— Görev 1 —
Film özetinde "Filmin son kahramanı" ifadesinden "bir yere taşınır." ifadesine kadar, bu ifade de dahil olmak üzere, olan bölümü "Öğretmenine" yerine "Ev sahibine" getirip değiştirerek yeniden yazar mısın?
— Görev 2 —
Abbie'nin hikâyesini anlatan film özetini kaldığı yerden sürdürür müsün?

Filmin son kahramanı 1955’li Abbie... Sanatçı olmak için New York’a taşınır. Öğretmenine aşık olur. Daha sonra kanser olduğunu öğrenince arkadaşları onun pek ilgilenmez. Annesine gider. Annesinin kendinden önce iki düşüğü olduğunu öğrenir. Annesinin o dönemde kullandığı ilaçların kızında rahim kanserine yol açabileceğini öğrendiğinde kızını görmek ona ağır gelmeye başlar. Bu durum karşısında Abbie sakince yaşayabileceği bir yere taşınır.

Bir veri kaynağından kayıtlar
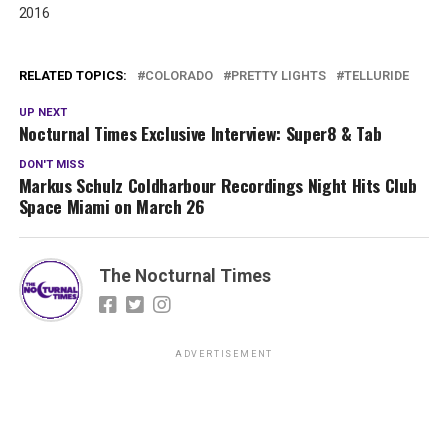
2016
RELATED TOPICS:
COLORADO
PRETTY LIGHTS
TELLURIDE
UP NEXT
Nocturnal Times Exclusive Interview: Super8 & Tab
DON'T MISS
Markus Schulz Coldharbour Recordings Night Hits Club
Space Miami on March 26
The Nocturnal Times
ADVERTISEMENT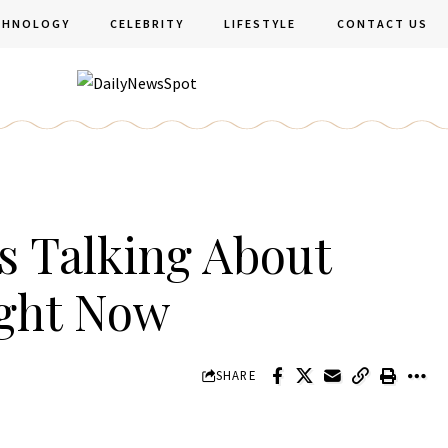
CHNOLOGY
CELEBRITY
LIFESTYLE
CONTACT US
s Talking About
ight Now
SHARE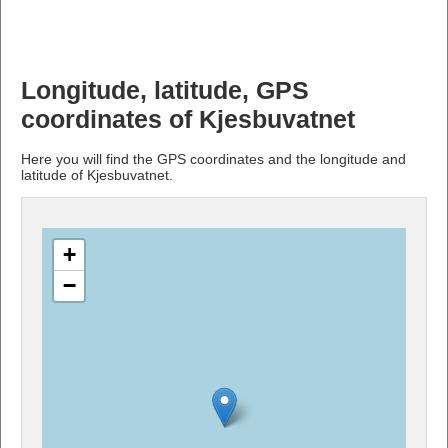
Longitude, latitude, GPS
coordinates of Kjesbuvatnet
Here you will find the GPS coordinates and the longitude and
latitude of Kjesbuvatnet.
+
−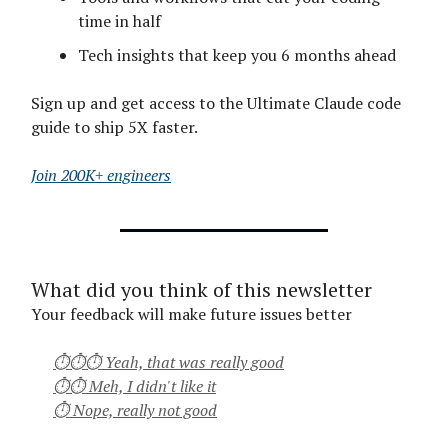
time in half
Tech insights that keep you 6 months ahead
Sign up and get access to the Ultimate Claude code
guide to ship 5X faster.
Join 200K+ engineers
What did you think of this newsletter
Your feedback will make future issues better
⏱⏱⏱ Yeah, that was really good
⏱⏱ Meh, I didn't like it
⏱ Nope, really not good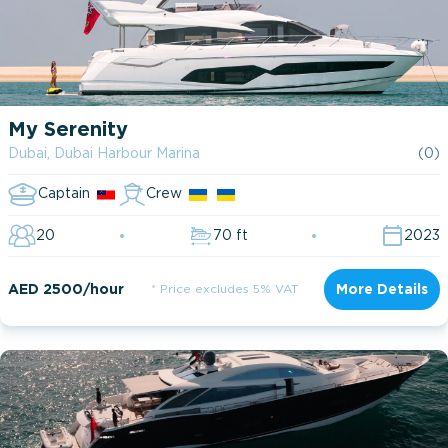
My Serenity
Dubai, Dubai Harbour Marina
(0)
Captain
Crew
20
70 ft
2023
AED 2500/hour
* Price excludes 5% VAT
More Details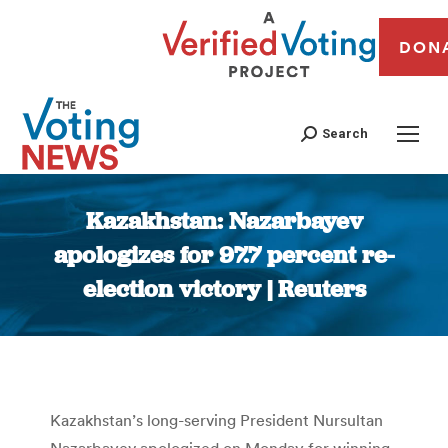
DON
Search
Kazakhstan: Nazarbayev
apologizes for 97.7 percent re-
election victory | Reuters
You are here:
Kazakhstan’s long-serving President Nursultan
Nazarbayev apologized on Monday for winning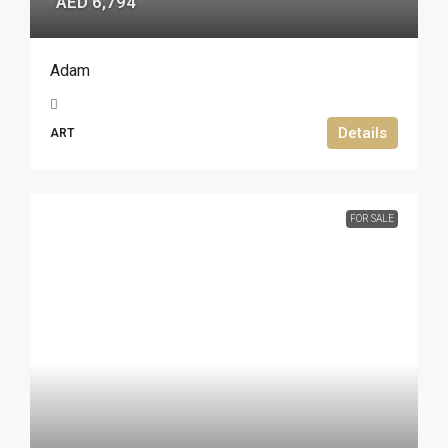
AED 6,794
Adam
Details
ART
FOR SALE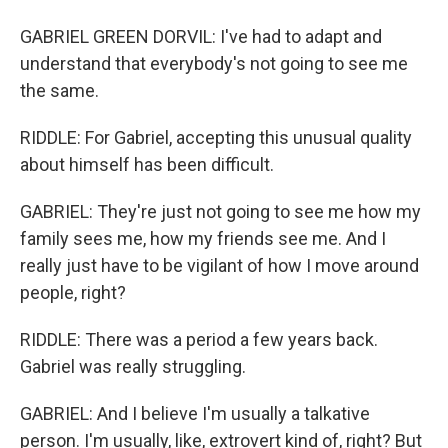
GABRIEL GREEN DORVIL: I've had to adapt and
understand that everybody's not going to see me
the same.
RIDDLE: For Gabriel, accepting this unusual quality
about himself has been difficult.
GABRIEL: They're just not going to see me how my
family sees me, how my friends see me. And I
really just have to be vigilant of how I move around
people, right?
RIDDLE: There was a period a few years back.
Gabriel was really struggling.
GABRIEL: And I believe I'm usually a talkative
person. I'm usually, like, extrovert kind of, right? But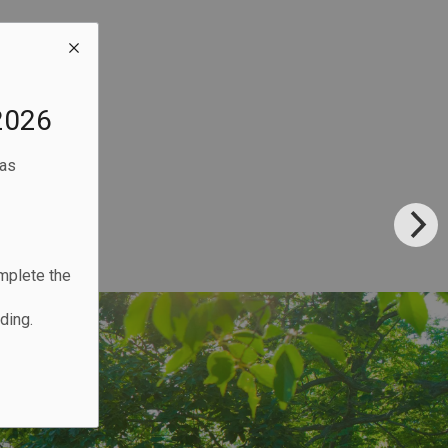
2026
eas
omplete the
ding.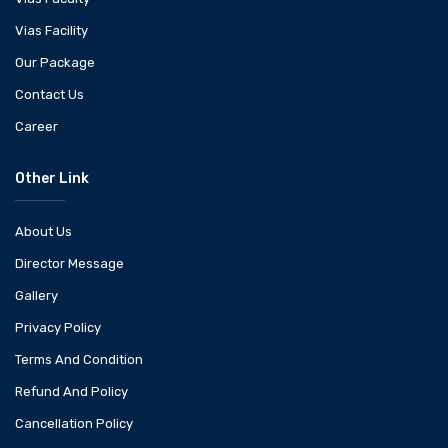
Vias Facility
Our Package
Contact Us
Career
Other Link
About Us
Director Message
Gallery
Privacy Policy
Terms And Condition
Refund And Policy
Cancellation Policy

— Yanıt 1 —
Filmin son kahramanı 1955’li Abbie... Sanatçı olmak için New York’a taşınır. Ev sahibine aşık olur. Daha sonra kanser olduğunu öğrenince arkadaşları onun pek ilgilenmez. Annesine gider. Annesinin kendinden önce iki düşüğü olduğunu öğrenir. Annesinin o dönemde kullandığı ilaçların kızında rahim kanserine yol açabileceğini öğrendiğinde kızını görmek ona ağır gelmeye başlar. Bu durum karşısında Abbie sakince yaşayabileceği bir yere taşınır.

— Yanıt 2 —
Filmdeki tüm karakterlere baktığımızda görülebiliyor ki, kadınlar artık erkekler olmadan da yaşayabiliyor. Tek başına çocuk yetiştirip, iş hayatına veya yeni maceraya atılabiliyorlar. Adamlar ise babaları güçlerini kaybettiklerinden dolayı erkek olmayı unutuyorlar. Belli de denge bu sefer tam tersi tarafa kayıyor. Oysa kadın ve erkek, eril ve dişil birbirini tamamlayan kavramlar. Hiç bir tek başına biraz yavan... Dengeler tamamen yerine oturana kadar, tüm olaylarda olduğu gibi daha bir çok gel-git yaşanacak.


Kendini tehlikeye attığı bir olaydan sonra Dorothea ve Jamie arasındaki diyalog:

·        Neden böyle saçma bir şey yaptın? Sadece arkadaşlarına uymak için mi? Neredeyse öleceğini biliyorsun değil mi? ...Neden kendine zarar veriyorsun?
·        Peki sen niçin sigara içerek kendini öldürüyorsun? Neden yalnızken ve üzgünken iyi oluyorsun?
·        Benimle bu şekilde konuşamazsın. Bana bunları söyleme...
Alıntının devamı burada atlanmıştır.